⟨
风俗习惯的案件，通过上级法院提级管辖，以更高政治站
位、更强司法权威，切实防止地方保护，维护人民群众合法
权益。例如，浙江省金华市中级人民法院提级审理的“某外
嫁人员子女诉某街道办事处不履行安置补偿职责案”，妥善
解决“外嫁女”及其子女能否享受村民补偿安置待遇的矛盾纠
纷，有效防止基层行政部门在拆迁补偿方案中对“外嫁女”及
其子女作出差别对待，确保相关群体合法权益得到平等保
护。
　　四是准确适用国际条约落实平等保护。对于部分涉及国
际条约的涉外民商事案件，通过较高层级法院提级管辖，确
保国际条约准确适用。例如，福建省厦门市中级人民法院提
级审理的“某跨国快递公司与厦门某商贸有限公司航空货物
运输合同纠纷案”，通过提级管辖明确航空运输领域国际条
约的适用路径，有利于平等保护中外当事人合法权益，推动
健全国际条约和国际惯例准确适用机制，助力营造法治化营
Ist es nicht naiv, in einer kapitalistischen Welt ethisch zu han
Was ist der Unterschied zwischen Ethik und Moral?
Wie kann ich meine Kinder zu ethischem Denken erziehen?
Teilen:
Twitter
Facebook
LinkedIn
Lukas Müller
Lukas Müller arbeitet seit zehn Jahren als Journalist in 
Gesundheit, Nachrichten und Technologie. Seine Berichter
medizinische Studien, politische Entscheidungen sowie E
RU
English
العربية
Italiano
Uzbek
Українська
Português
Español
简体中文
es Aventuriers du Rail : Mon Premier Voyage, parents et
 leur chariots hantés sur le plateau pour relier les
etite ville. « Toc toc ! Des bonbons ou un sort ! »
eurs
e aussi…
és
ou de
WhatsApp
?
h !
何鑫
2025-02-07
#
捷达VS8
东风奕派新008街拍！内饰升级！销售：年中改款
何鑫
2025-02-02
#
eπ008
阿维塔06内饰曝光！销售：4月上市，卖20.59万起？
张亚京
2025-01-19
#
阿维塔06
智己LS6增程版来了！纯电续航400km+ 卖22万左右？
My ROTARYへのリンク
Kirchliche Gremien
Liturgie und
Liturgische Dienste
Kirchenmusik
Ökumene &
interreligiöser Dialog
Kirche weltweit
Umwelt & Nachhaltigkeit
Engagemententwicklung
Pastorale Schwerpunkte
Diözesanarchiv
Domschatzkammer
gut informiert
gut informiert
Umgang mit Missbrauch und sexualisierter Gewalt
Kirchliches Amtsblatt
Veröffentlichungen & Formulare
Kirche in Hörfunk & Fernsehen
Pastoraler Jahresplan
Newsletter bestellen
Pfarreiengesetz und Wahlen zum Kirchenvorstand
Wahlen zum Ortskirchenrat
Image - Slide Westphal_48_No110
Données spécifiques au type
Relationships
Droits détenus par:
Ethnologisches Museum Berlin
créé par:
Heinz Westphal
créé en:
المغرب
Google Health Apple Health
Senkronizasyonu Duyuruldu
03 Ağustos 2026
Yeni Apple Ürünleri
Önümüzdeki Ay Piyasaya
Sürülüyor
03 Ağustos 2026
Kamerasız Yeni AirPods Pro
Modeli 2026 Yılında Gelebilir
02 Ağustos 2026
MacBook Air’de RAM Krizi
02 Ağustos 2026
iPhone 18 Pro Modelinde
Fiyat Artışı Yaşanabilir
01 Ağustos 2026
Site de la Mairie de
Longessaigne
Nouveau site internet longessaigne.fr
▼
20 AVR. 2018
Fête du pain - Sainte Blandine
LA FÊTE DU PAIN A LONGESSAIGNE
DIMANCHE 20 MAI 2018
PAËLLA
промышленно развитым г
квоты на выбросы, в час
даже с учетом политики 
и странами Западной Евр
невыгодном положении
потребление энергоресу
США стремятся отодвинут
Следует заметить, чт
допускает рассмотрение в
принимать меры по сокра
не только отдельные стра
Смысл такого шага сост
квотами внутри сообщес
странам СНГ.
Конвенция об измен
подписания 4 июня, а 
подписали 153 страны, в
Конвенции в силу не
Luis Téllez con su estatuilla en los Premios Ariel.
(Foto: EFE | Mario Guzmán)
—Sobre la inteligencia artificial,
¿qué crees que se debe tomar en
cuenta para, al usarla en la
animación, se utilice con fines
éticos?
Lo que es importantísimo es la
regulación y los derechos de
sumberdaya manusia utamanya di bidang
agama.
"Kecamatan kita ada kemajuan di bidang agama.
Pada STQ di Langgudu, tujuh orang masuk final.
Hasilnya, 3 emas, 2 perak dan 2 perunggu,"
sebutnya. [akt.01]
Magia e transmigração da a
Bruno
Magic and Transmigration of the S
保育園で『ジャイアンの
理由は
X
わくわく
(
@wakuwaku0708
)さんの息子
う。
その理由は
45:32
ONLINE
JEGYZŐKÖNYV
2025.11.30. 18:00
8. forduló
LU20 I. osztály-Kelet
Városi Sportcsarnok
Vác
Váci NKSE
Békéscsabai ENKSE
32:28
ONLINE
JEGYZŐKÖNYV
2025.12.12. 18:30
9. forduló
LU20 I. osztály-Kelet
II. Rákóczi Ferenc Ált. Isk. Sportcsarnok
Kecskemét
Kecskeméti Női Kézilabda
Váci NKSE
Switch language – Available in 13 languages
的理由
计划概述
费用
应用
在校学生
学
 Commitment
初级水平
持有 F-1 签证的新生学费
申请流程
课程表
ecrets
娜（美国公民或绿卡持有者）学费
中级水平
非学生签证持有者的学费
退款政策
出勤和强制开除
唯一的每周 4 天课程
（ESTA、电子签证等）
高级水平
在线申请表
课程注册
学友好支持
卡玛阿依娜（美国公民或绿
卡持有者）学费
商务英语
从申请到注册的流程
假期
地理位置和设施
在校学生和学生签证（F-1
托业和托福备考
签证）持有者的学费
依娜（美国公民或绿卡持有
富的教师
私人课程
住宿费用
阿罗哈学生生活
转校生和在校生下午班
⟩
*EXERCISE DETAILS:*
Exactly how many lines of the listing hold the word "Müller"? Give the number with nothing else.

*RESPONSE BELOW:*
2